Required tasks>
1. Answer from the piece on federal deficits, giving each answer on its own line marked (a), (b), (c):
(a) Which House Speaker is described as leaving public life?
(b) Who is named as the presumptive House Speaker?
(c) How much does the text say the government will pay each month to Trump's golf resorts?
2. In the piece on federal deficits, shorten the paragraph that opens "Nobody likes taxes" while keeping its main facts.
3. Copy everything in the piece on federal deficits from "The expert and" down to "such essential reforms.", swapping "belly up" for "bankrupt".

Study text>
Trump is still holding to his campaign promises about allowing no changes to Medicare or Social Security, too, which makes it pretty much impossible to put a noticeable dent in the budget deficits. Everything in the federal budget other than the military and servicing the existing federal debt is relatively paltry compared to those programs, and even if Trump somehow were able to eliminate all the undeniable waste and fraud it wouldn’t compare to a month’s spending on what Trump has declared sacrosanct, and even the stingiest conservative must concede that there are certain expensive services a government can only provide.
The expert and apolitical trustees of the Medicare and Social Security funds are predicting both programs will go belly up right around the time we’re eligible for their benefits, but for now they’re both so popular that it would take a pretty courageous politician to dare suggest even the mild reforms that might forestall the disaster. Once upon a time such Republican politicians as House Speaker Paul Ryan dared suggest paying current beneficiaries according to the deal they’d signed on to, and a deal to those currently paying in that the government could realistically hope to make good on, but Ryan’s leaving public life after two years of signing off on trillion dollar deficits, and we don’t expect presumptive House Speaker Nancy Pelosi to suggest such essential reforms.
Nobody likes taxes and everyone likes their government checks and services, and most Americans are misinformed about the relatively paltry sums America is spending on foreign aid and abortion advice and subsidies for the arts and other resented-by-Republicans programs, and the administration of justice and maintenance of federal highways and other popular projects are more expensive than most Americans realize, so solving the political problem of deficits and debts is far more complicated than Trump made it sound back during the campaign. Despite his very stable genius and unaccountable knowledge of military technology Trump still doesn’t seem to have the answer, even though it’s long been apparent to the more old-fashioned sorts of conservatives, and he’s not the sort to tell his supporters anything they don’t want to hear.
Obama still deserves blame for the trillion dollar deficits that he needlessly racked up even during the worst financial crisis since the Great Depression, and we’re sure Trump will continue to blame him, but Trump will also surely find someone to blame for the trillion dollar deficits he’s racked up in what he boasts is the greatest American economy ever, so we’re not hopeful the problem will be solved in time to pay for our golden years. In the meantime the government will be paying a few trifling millions of dollars a month to Trump’s golf resorts, but the Democrats in the House will probably tell Trump to keep his extravagant campaign promise to have Mexico pay for that big beautiful border wall and let him take the hit in the polls if he follows through on his threat of a government shutdown, that slender Republican majority in the Senate and Trump’s veto power will probably forestall the Democrats most expensive ambitions, so there’s a chance that at least America will head to the inevitable fiscal cliff at a slightly slower speed.

Information provided>
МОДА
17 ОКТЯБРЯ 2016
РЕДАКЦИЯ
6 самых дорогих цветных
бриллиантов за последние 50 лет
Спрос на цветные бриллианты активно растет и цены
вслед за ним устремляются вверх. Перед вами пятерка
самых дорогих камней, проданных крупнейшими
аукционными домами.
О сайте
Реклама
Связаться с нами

Answers below>
1.
(a) Paul Ryan
(b) Nancy Pelosi
(c) A few trifling millions of dollars a month

2. Americans dislike taxes but like government checks and services. Most are misinformed about how little is spent on foreign aid, abortion advice, arts subsidies and other programs Republicans resent, and they underestimate the cost of popular projects such as the administration of justice and federal highway maintenance. That makes deficits and debts a far more complicated political problem than Trump suggested during the campaign. Trump still doesn't seem to have the answer, though it has long been clear to more old-fashioned conservatives, and he won't tell his supporters what they don't want to hear.

3.
The expert and apolitical trustees of the Medicare and Social Security funds are predicting both programs will go bankrupt right around the time we’re eligible for their benefits, but for now they’re both so popular that it would take a pretty courageous politician to dare suggest even the mild reforms that might forestall the disaster. Once upon a time such Republican politicians as House Speaker Paul Ryan dared suggest paying current beneficiaries according to the deal they’d signed on to, and a deal to those currently paying in that the government could realistically hope to make good on, but Ryan’s leaving public life after two years of signing off on trillion dollar deficits, and we don’t expect presumptive House Speaker Nancy Pelosi to suggest such essential reforms.